La quatrième conférence a porté sur le choix des politiques de développement après l’indépendance nationale. On ne pouvait trouver meilleur intervenant que Mohamed Liassine, premier responsable de la Société Nationale de Sidérurgie (SNS), et comme discutant le professeur Gérard de Bernis qui était en quelque sorte au cœur du modèle. Avoir affaire aux praticiens et aux acteurs théoriques d’une période est assez rare et cela méritait d’être relevé. On ne peut résumer facilement le texte dense de Liassine et l’intervention du discutant de Bernis. Il apparaît cependant que les bilans des politiques de développement mises en œuvre de 1962 à la fin de la décennie 80 sont  controversés. Cela étant, il est généralement reconnu que les résultats économiques et sociaux ont été « en deçà des ambitions affichées avec des coûts excessifs », même s’il est constaté l’émergence d’une économie algérienne moderne mais inachevée. Les deux conférenciers ont apporté des lectures explicatives qui ont des prolongements dans la difficile transition de l’économie algérienne.

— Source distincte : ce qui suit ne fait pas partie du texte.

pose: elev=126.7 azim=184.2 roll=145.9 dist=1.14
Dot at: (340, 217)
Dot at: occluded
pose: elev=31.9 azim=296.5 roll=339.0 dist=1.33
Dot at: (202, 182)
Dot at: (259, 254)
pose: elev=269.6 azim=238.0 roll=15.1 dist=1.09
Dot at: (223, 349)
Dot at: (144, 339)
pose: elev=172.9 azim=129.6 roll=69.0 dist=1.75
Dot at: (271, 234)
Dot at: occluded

Le cycle a été clôturé le 11 juin 2003 par une conférence sur « l’Algérie d’aujourd’hui, à la croisée des chemins » donnée par Smaïl Hamdani, ex-Premier ministre et ex-conseiller du président Boumédienne. La communication de Smaïl Hamdani a porté sur un essai explicatif de l’évolution récente de la société algérienne vers la démocratie et l’économie de marché, tiraillée entre identité et modernité. L’approche proposée est élaborée non seulement à travers l’analyse des dynamiques constitutionnelles mais également à travers les crises identitaires, politiques et sociales qui ont traversé la société algérienne. Cette approche a le mérite de faire ressortir, ce faisant, leurs enjeux actuels et les conditions de leur prise en charge par l’Etat national et la société. Smaïl Hamdani donne enfin — à travers son texte — quelques clés de lecture des crises et mutations algériennes à une partie de l’opinion française qui a quelquefois une image biaisée des réalités et des dynamiques de la société algérienne.

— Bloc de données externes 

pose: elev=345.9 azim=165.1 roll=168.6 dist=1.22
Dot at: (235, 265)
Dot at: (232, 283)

Je ne saurais terminer ce bref préambule sans remercier — en plus des conférenciers cités plus haut — nos collègues français sans la ténacité desquels ce cycle n’aurait pu avoir lieu.  Je pense d’abord au professeur Gérard de Bernis, à Rolande Borrelly, professeur à l’Université de Grenoble 3, à toute l’équipe de recherche du GRREC, notamment Alda Delforno, et aux amis universitaires algériens des deux rives, Hamid Merad-Boudia et Hamid Aït-Amara. Je ne voudrais pas oublier ceux qui nous ont apporté un soutien moral et logistique, notamment Madame Allaire responsable de l’Association Française d’Action Artistique et, du côté algérien, Monsieur le Consul d’Algérie à Grenoble, Monsieur Mohamed Raourara, Commissaire de l’Année de l’Algérie en France et Madame Wassila Chennit, chargée du département  Colloques.